— Start of Passage —

Notwithstanding the plain language of Rule 60, the Supreme Court eight years later in United States v. Morgan, 346 U.S. 502, 74 S.Ct. 247, 98 L.Ed. 248 (1954), held that the All Writs Act, codified at 28 U.S.C. § 1651(a), authorized courts to hear petitions for a writ of coram nobis.7 Morgan teaches that federal courts may properly fill the interstices of the federal post-conviction remedial framework through remedies available at common law, including, inter alia, writs of coram nobis and audita querela. See United States v. Ayala, 894 F.2d 425, 428 (D.C.Cir.1990). Accordingly, in this circuit and elsewhere, litigants properly may pursue both a writ of coram nobis and a writ of audita querela.

While courts' authority to grant writs of coram nobis and audita querela flows from a common source, the All Writs Act, these writs are not identical. A writ of coram nobis8 is typically used to attack a judgment that was infirm at the time it issued for reasons that later came to light. By contrast, a writ of audita querela9 is used to challenge a judgment that was correct at the time it was issued, but which was rendered infirm by matters which arose after its issuance. See United States v. Reyes, 945 F.2d 862, 863 n. 1 (5th Cir.1991) (contrasting writs of coram nobis and audita querela). Given this and the facts presented, a writ of coram nobis clearly is the more appropriate vehicle to challenge Hanan's heroin importation conviction; Hanan has always maintained his innocence, but only recently obtained the information he now presents in support of his innocence claim. Accordingly, Hanan's motion is properly treated as a petition for writ of coram nobis.

— End of Passage —
— Start of Material —

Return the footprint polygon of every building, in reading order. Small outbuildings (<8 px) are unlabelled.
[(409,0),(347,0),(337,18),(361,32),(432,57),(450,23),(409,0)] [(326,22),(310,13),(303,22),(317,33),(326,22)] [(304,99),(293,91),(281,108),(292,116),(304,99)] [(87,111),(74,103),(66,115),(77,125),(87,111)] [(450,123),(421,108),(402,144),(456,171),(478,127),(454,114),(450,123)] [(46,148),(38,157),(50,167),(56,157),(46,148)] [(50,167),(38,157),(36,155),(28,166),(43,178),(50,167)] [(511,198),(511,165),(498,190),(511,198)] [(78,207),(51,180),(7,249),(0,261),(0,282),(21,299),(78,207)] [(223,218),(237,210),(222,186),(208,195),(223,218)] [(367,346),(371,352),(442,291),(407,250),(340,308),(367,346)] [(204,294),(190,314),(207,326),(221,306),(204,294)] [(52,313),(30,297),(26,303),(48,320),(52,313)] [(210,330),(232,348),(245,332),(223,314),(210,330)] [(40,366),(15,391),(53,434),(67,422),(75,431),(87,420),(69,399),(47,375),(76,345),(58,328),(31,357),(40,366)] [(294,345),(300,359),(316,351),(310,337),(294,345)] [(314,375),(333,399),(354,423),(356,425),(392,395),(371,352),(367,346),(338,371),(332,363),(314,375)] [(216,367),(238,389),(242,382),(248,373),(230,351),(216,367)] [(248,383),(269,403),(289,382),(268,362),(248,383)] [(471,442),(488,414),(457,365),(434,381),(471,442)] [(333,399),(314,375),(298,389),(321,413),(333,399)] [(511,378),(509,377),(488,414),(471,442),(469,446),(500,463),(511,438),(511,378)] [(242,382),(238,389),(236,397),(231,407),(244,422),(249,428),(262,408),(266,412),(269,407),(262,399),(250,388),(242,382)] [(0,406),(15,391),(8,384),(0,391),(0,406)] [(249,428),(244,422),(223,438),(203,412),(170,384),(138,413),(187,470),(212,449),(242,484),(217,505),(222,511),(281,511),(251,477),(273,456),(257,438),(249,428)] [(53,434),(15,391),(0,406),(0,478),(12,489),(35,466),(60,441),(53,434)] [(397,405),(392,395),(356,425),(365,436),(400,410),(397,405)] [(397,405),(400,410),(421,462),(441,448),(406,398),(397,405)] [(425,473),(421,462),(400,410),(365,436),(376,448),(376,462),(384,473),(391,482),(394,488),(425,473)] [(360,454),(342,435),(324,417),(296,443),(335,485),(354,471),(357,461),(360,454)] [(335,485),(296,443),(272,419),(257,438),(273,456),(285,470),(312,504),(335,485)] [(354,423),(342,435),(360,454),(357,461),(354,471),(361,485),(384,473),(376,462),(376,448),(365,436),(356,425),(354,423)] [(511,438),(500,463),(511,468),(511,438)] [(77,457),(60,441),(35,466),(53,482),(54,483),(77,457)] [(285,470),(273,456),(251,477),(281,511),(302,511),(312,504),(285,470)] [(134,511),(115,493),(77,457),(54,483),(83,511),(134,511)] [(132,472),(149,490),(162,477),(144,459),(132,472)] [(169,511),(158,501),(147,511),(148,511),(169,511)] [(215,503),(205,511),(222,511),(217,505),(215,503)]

— End of Material —

Duplicate the court opinion excerpt from "Notwithstanding the plain" to "of audita querela.".

- **The solution**:
Notwithstanding the plain language of Rule 60, the Supreme Court eight years later in United States v. Morgan, 346 U.S. 502, 74 S.Ct. 247, 98 L.Ed. 248 (1954), held that the All Writs Act, codified at 28 U.S.C. § 1651(a), authorized courts to hear petitions for a writ of coram nobis.7 Morgan teaches that federal courts may properly fill the interstices of the federal post-conviction remedial framework through remedies available at common law, including, inter alia, writs of coram nobis and audita querela. See United States v. Ayala, 894 F.2d 425, 428 (D.C.Cir.1990). Accordingly, in this circuit and elsewhere, litigants properly may pursue both a writ of coram nobis and a writ of audita querela.